According to VCEP guidelines, "BA1: Filtering allele frequency ≥0.001 in gnomAD continental subpopulations." The variant is absent from gnomAD. Therefore, BA1 is not applied.

BS1

BS1 (Not Applied)

According to VCEP guidelines, "BS1: Filtering allele frequency ≥0.0003 but <0.001." The variant is absent from gnomAD. Therefore, BS1 is not applied.

BS2

BS2 (Not Applied)

According to VCEP guidelines, "BS2: Strong requires ≥8 unaffected older females without cancer." No such data are available.
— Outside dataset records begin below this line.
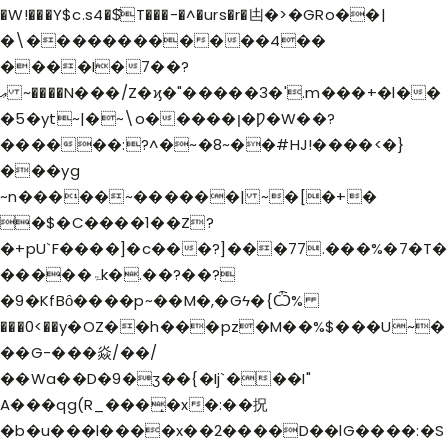
�W!���Y$c.s4�$̂T���-�^�urs�r�凷�>�GRo��|
�\������������4��
����I�7��?
ޢ ~����N���/Z�ϗ�"�����3�'.m���+�l��
�5�yt~|�~\o�����ן�Ƿ�W��?
������:?^�~�8~��#HJ!����<�}
���yg
~n�����~������| ~�[�+�
�$�C����1��Z?
�+pU`F����]�c���?]���77.���%�7�T�
�����ۃk�.��?��?
�9�KfBȏ����p~��M�,�Gϟ�{Ѽ%
���0<��y�OZ��h���pz�M��%$���U~�
��G-���焱/��/
��Wa��D�9�ӡ��{�Ij`���I"
A���qg(R_���̝�x�:��拀
�b�u���l����x��2����D��lG����:�S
Therefore, BS2 is not applied.

BS3

BS3 (Not Applied)

According to VCEP guidelines, "BS3: Strong for functional data showing no loss of function on assays." Functional studies indicate loss of function. Therefore, BS3 is not applied.

BS4

BS4 (Not Applied)

According to VCEP guidelines, "BS4: Strong requires lack of segregation among affected family members." No segregation data are available. Therefore, BS4 is not applied.

BP1

BP1 (Not Applied)

According to standard ACMG guidelines, "BP1: Missense variant in gene where truncating variants are known mechanism." This is a nonsense variant. Therefore, BP1 is not applied.

BP2

BP2 (Not Applied)

According to standard ACMG guidelines, "BP2: Observed in trans with a pathogenic variant in a dominant disorder." No such data are available. Therefore, BP2 is not applied.

BP3

BP3 (Not Applied)

According to standard ACMG guidelines, "BP3: In-frame deletions/insertions in repetitive region without known function." This is a nonsense variant. Therefore, BP3 is not applied.

BP4

BP4 (Not Applied)

According to VCEP guidelines, "BP4: Supporting strength for benign in silico predictions for missense variants." This is a nonsense variant. Therefore, BP4 is not applied.

BP5

BP5 (Not Applied)

According to standard ACMG guidelines, "BP5: Variant found with an alternate molecular basis for disease." No such data are available. Therefore, BP5 is not applied.

BP6

BP6 (Not Applied)

According to standard ACMG guidelines, "BP6: Reputable source reports variant as benign." No such reports exist. Therefore, BP6 is not applied.

BP7

BP7 (Not Applied)

According to VCEP guidelines, "BP7: Supporting strength for synonymous or intronic variants with no splicing impact." This is a nonsense variant. Therefore, BP7 is not applied.